Ausgangstext -
▬▬▬
Fraktionsklausur in Prag: Grüne: Ab 2030 keine Verbrennungsmotoren im S-Bahnring

Die Grünen-Fraktion im Berliner Abgeordnetenhaus hat viele Klimaschutz-Ideen. Aber in der Koalition sind davon bisher wenig umgesetzt worden.

Von Sabine Beikler

Tropisch heiße Nächte, Fischsterben, verdorrte Bäume, Zunahme von Starkregen und gesundheitlichen Belastungen: Die Folgen des Klimawandels sind in Berlin schon spürbar. Und es wird noch dramatischer, wenn nicht gehandelt wird. Berlin wandert klimatisch jedes Jahr 20 Kilometer weiter nach Süden und liegt im Jahr 2100 auf der Höhe von Toulouse in Südfrankreich.
▬▬▬
Aufgabe 1 -
Aktualisiere in den Datensätzen die Zeilen, beginnend mit der Zeile, die „Strongly disapprove“ enthält, und endend mit der Zeile, die „Between Malnutrición aguda“ enthält. Ersetze darin „sum“ durch „total“, lass alles andere unverändert und gib nur diese Zeilen aus.
▬▬▬
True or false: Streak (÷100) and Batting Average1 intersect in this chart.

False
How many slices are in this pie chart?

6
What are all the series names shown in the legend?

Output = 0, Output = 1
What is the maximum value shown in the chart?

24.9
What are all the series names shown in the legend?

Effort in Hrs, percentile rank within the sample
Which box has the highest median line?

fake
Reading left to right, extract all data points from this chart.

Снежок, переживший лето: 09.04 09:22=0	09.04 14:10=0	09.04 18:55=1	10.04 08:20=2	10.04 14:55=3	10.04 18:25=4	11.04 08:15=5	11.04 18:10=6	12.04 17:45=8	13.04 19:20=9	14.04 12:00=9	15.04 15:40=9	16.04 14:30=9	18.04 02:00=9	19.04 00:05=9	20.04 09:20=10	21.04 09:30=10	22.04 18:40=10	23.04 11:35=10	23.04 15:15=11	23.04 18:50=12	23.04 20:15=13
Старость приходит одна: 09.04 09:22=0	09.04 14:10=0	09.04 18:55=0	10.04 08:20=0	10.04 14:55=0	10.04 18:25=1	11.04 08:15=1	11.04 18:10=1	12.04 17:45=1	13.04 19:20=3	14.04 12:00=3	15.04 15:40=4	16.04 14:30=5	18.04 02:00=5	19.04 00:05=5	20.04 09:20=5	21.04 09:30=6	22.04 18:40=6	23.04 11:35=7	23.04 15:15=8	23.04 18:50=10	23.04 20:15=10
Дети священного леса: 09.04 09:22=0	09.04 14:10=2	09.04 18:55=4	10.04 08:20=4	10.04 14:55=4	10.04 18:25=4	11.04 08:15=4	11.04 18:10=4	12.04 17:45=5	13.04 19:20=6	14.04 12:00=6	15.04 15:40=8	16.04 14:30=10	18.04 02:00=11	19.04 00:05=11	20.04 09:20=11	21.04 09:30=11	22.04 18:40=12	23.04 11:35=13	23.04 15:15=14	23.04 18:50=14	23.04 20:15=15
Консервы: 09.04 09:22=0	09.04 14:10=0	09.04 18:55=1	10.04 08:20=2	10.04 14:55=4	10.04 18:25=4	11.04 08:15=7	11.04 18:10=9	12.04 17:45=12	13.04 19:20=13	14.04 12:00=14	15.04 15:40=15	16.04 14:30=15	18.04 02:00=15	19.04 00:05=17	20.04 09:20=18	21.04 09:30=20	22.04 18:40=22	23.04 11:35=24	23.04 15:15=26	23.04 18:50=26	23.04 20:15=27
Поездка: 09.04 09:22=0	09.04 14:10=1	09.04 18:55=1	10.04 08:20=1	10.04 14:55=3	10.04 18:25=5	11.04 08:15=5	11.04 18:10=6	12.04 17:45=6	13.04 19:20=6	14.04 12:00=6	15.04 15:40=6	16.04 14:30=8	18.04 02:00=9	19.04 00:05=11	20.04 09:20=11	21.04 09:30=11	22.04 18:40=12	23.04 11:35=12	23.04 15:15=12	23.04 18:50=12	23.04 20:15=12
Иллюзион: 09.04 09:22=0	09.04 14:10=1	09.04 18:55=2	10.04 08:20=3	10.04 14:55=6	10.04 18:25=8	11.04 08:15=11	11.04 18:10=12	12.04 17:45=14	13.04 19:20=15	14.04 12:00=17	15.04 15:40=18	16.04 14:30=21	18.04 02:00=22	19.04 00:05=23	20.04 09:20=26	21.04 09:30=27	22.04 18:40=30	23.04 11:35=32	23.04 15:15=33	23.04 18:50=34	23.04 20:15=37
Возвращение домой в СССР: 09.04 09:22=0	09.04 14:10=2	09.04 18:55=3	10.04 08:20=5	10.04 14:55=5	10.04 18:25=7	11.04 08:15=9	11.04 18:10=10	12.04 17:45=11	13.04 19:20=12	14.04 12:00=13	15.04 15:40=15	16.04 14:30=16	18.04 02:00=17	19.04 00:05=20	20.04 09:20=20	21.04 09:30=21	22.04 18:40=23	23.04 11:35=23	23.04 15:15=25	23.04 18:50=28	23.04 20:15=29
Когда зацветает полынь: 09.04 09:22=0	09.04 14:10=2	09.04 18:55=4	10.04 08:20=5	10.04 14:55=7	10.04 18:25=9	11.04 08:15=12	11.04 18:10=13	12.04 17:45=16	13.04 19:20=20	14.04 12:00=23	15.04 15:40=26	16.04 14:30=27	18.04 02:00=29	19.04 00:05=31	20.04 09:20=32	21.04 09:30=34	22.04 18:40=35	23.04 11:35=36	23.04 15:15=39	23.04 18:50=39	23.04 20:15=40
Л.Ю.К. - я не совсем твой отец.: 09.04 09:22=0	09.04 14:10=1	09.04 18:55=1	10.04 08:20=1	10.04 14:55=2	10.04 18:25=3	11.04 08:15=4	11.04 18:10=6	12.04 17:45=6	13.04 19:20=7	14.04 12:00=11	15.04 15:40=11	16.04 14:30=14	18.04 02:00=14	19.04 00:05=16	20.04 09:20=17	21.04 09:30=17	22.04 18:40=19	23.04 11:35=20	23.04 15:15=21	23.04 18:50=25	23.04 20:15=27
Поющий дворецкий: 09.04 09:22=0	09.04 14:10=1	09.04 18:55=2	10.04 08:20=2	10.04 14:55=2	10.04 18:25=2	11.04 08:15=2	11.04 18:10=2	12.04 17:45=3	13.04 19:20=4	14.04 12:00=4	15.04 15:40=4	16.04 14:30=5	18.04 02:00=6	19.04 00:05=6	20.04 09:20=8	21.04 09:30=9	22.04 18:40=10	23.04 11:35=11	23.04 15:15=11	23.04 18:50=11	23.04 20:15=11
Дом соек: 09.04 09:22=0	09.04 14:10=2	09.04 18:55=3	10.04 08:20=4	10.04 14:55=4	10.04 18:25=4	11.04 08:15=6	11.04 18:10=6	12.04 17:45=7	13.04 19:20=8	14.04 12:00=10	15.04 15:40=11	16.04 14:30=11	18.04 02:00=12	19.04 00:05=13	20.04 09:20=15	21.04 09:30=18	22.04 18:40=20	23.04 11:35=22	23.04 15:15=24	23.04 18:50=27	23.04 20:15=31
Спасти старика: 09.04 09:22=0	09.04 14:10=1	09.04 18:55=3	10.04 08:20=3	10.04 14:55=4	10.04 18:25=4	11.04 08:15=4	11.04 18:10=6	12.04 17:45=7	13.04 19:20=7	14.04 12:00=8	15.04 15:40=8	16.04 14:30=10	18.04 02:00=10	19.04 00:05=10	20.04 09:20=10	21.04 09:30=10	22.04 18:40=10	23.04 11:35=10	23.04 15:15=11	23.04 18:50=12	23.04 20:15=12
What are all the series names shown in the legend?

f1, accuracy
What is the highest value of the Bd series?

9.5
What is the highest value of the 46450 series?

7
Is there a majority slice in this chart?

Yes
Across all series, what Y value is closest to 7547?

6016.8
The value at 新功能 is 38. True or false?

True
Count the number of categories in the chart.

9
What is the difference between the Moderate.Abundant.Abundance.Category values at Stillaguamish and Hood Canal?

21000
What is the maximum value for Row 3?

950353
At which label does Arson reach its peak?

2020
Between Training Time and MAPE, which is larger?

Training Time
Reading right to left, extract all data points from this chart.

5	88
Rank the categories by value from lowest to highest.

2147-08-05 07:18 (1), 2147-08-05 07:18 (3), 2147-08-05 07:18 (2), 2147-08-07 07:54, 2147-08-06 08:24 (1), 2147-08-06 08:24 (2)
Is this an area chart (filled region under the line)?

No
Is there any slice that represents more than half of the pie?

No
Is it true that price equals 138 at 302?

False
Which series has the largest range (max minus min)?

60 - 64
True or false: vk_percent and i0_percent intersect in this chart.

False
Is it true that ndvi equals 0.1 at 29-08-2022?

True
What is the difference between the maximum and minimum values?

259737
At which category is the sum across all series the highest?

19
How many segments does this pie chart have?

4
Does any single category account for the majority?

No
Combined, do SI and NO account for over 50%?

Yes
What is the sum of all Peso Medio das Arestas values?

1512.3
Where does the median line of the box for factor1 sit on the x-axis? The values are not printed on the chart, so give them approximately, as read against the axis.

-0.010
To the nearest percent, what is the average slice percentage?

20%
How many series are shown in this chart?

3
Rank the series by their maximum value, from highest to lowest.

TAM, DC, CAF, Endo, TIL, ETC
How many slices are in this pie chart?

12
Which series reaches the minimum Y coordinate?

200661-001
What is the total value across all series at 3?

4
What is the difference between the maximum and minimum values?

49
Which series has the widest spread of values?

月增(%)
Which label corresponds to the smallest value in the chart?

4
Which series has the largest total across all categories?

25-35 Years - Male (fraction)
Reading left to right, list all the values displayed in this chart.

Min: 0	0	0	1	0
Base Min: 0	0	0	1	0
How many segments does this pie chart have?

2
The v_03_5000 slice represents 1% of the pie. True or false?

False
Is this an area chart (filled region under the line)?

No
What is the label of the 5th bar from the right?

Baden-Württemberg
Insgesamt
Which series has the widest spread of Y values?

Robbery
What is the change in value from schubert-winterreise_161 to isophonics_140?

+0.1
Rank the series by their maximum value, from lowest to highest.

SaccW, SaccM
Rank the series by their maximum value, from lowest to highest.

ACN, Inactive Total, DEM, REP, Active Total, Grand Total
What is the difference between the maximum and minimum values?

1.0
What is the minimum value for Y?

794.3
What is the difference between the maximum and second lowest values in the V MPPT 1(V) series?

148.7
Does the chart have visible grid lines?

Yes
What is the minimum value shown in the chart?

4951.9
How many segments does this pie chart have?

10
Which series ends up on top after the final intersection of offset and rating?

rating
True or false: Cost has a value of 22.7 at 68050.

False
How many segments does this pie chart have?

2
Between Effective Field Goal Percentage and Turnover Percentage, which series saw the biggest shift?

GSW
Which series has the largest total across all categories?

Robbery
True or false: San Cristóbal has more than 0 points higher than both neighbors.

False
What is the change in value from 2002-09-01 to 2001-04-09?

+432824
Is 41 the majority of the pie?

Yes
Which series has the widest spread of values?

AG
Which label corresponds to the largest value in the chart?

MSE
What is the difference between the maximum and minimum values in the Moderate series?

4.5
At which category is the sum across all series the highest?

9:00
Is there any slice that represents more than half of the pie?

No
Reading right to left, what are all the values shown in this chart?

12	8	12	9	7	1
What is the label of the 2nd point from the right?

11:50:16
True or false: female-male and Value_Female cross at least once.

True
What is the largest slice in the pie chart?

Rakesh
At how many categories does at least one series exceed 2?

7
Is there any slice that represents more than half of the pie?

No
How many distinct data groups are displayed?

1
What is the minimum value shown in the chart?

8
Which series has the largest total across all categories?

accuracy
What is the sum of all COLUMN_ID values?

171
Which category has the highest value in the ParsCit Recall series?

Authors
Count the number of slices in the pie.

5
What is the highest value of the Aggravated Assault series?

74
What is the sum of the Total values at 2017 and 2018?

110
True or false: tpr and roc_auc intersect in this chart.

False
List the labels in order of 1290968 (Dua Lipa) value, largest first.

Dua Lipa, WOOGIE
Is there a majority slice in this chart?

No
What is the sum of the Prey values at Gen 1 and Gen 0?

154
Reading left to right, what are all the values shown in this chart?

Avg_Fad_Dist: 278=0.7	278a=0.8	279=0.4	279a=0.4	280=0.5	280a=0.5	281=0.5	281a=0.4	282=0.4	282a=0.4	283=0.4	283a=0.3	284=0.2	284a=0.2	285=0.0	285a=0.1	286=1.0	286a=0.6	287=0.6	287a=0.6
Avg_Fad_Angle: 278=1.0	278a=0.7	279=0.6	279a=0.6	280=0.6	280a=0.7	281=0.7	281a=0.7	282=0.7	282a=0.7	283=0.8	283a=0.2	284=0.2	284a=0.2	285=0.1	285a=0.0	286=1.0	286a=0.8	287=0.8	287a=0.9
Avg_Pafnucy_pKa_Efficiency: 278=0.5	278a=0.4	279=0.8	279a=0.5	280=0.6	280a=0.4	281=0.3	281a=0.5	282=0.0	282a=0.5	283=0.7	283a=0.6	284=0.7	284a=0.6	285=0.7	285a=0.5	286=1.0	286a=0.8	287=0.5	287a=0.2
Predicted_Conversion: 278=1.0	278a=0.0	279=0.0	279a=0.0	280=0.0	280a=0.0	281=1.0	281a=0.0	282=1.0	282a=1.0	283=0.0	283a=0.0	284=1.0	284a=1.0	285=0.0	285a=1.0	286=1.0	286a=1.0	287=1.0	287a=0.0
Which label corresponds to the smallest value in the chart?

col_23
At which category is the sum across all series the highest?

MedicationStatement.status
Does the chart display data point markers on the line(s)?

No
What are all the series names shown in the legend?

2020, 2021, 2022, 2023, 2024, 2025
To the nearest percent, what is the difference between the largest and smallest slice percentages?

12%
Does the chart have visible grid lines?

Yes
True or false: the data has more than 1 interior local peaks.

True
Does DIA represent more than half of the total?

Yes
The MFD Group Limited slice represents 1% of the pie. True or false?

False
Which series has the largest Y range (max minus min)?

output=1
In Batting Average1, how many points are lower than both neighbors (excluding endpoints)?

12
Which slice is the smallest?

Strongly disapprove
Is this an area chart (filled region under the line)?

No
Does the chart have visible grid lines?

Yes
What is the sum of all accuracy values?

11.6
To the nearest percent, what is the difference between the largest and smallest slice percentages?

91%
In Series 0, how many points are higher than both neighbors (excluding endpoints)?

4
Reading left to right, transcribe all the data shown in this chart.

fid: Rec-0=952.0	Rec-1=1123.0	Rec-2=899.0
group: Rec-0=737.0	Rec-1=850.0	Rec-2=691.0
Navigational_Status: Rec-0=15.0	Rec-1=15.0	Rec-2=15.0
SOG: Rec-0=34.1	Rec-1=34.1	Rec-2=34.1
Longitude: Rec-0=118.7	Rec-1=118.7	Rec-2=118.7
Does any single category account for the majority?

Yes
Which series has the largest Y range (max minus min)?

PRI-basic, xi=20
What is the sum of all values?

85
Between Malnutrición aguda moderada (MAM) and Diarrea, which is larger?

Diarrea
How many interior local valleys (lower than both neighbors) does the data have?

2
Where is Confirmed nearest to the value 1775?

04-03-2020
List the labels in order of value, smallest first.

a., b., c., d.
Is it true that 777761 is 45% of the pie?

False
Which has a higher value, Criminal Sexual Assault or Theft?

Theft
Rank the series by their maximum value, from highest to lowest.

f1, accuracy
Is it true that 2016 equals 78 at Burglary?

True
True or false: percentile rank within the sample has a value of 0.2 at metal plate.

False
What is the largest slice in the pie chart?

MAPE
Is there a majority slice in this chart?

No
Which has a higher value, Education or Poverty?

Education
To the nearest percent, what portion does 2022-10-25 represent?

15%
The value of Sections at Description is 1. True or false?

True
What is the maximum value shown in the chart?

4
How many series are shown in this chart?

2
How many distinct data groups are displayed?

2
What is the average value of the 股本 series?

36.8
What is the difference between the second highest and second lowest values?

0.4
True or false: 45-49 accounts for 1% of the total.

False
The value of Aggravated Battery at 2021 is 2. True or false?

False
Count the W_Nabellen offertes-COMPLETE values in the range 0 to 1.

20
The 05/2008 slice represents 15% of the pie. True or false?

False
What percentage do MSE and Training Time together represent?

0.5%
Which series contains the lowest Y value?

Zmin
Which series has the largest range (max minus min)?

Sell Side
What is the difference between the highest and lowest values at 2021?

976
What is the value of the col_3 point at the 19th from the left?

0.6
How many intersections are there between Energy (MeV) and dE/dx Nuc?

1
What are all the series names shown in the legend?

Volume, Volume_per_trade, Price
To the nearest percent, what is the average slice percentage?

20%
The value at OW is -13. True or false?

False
▬▬▬
Aufgabe 2 -
Drucke den Ausgangstext vollständig und ohne jede Änderung.

Schriftliche Antwort 1 -
Strongly disapprove
Is this an area chart (filled region under the line)?

No
Does the chart have visible grid lines?

Yes
What is the total of all accuracy values?

11.6
To the nearest percent, what is the difference between the largest and smallest slice percentages?

91%
In Series 0, how many points are higher than both neighbors (excluding endpoints)?

4
Reading left to right, transcribe all the data shown in this chart.

fid: Rec-0=952.0	Rec-1=1123.0	Rec-2=899.0
group: Rec-0=737.0	Rec-1=850.0	Rec-2=691.0
Navigational_Status: Rec-0=15.0	Rec-1=15.0	Rec-2=15.0
SOG: Rec-0=34.1	Rec-1=34.1	Rec-2=34.1
Longitude: Rec-0=118.7	Rec-1=118.7	Rec-2=118.7
Does any single category account for the majority?

Yes
Which series has the largest Y range (max minus min)?

PRI-basic, xi=20
What is the total of all values?

85
Between Malnutrición aguda moderada (MAM) and Diarrea, which is larger?

Schriftliche Antwort 2 -
Fraktionsklausur in Prag: Grüne: Ab 2030 keine Verbrennungsmotoren im S-Bahnring

Die Grünen-Fraktion im Berliner Abgeordnetenhaus hat viele Klimaschutz-Ideen. Aber in der Koalition sind davon bisher wenig umgesetzt worden.

Von Sabine Beikler

Tropisch heiße Nächte, Fischsterben, verdorrte Bäume, Zunahme von Starkregen und gesundheitlichen Belastungen: Die Folgen des Klimawandels sind in Berlin schon spürbar. Und es wird noch dramatischer, wenn nicht gehandelt wird. Berlin wandert klimatisch jedes Jahr 20 Kilometer weiter nach Süden und liegt im Jahr 2100 auf der Höhe von Toulouse in Südfrankreich.